OBJECTIVES>
**1.** Copy out everything in the Python data-structures lesson from "## Data Storage" down to "have been created.".
**2.** Decide whether each statement agrees with the Python data-structures lesson. Answer yes or no, and quote the words from the lesson that decide it. (a) Tuples and frozen sets cannot be changed after they are created. (b) The objects in a list must all be of the same type. (c) Calling a container's name as a constructor with no arguments gives an empty instance.

EXCERPT>
# LO3 - Data Manipulation

## Data Storage Types

In LO2 we worked with strings and numbers, now we turn out attention to the next logical thing: data structure that allow us to build more complicated functionality.  Python has several built in container types to support most use cases.  They include:
1. List
2. Tuple
3. Dictionary
4. Set
5. Frozen Set

Of these tuple and frozen set are immutable, that is - they can not be changed after they have been created.

To create an instance of any of these containers, we call its name as a constructor with no arguments, and we get an empty instance (which is not very useful for immutable types).

list()
dict()
tuple()
set()

### Lists


A list is an ordered sequence of zero or more objects, which can be of different types.  It is often created by[] around a comma seperated list of values:

In [1]:
a = ['bacon','ham', 3.14, 4, [10,20,30]]

In [2]:
fruit = ['Lime', 'Orange', 'Pear', 'Apple']

In [3]:
[['ax', 'bx', 'cx', 'dx', 'ex'], ['ay', 'by', 'cy', 'dy', 'ey'], ['az', 'bz', 'cz', 'dz', 'ez']]

[['ax', 'bx', 'cx', 'dx', 'ex'],
 ['ay', 'by', 'cy', 'dy', 'ey'],
 ['az', 'bz', 'cz', 'dz', 'ez']]

There are several ways to add or remove items from a list

In [4]:
fruit.append('Cherry')
print(fruit)

['Lime', 'Orange', 'Pear', 'Apple', 'Cherry']


In [5]:
fruit.insert(2, 'Mango')
print(fruit)

['Lime', 'Orange', 'Mango', 'Pear', 'Apple', 'Cherry']


In [6]:
fruit.append(['Grapes', 'Banana'])
print(fruit)

['Lime', 'Orange', 'Mango', 'Pear', 'Apple', 'Cherry', ['Grapes', 'Banana']]


In [7]:
fruit.extend(['Cherry', 'Banana'])
print(fruit)

['Lime', 'Orange', 'Mango', 'Pear', 'Apple', 'Cherry', ['Grapes', 'Banana'], 'Cherry', 'Banana']


In [8]:
fruit.remove('Cherry')
print(fruit)

['Lime', 'Orange', 'Mango', 'Pear', 'Apple', ['Grapes', 'Banana'], 'Cherry', 'Banana']


In [11]:
fruit.pop()
print(fruit)

['Lime', 'Orange', 'Pear', 'Apple', ['Grapes', 'Banana']]


In [10]:
fruit.pop(2)
print(fruit)

['Lime', 'Orange', 'Pear', 'Apple', ['Grapes', 'Banana'], 'Cherry']


There are other methods available to gather infomration about the state of the list...

In [12]:
len(fruit)

5

In [14]:
'Apple' in fruit

True

In [None]:
'Apple' not in fruit

In [15]:
fruit.count('Apple')

1

In [None]:
fruit.index('Apple')

In [None]:
fruit.index('Apple',1)

## List Comprehension

Python makes it easy to work with lists.  One of the most common uses of a list is to iterate over it's elements with a for loop.  This can be accomplished easily with a list comprehension.

DATA SECTION>
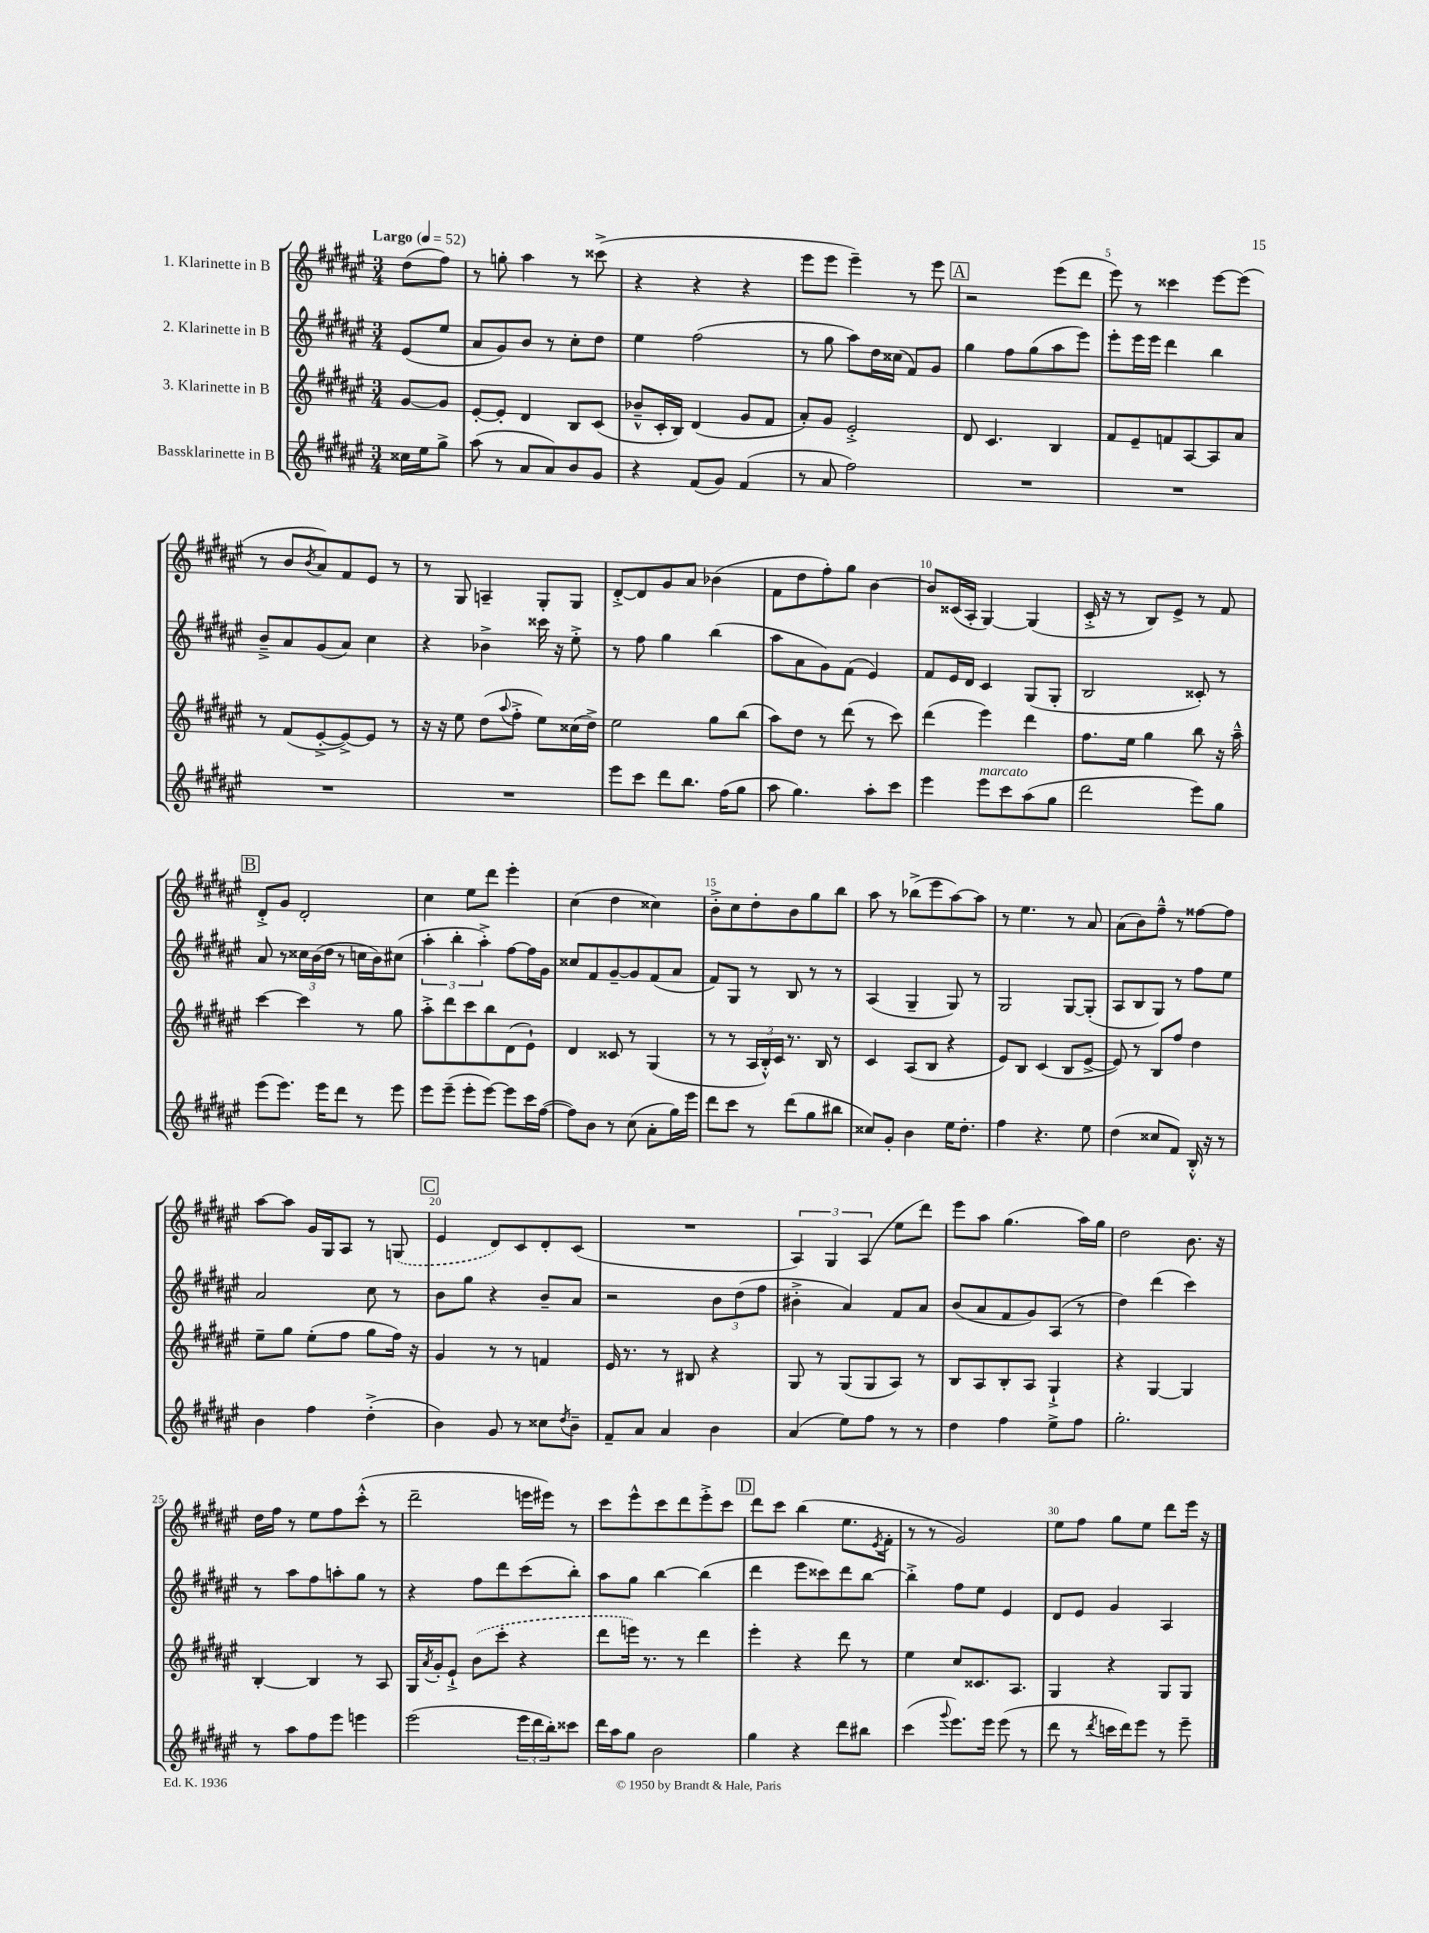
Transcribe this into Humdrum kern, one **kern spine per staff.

ANSWERS PROVIDED>
**1.**
## Data Storage Types

In LO2 we worked with strings and numbers, now we turn out attention to the next logical thing: data structure that allow us to build more complicated functionality.  Python has several built in container types to support most use cases.  They include:
1. List
2. Tuple
3. Dictionary
4. Set
5. Frozen Set

Of these tuple and frozen set are immutable, that is - they can not be changed after they have been created.

**2.**
(a) Yes: "Of these tuple and frozen set are immutable, that is - they can not be changed after they have been created."
(b) No: "A list is an ordered sequence of zero or more objects, which can be of different types."
(c) Yes: "we call its name as a constructor with no arguments, and we get an empty instance"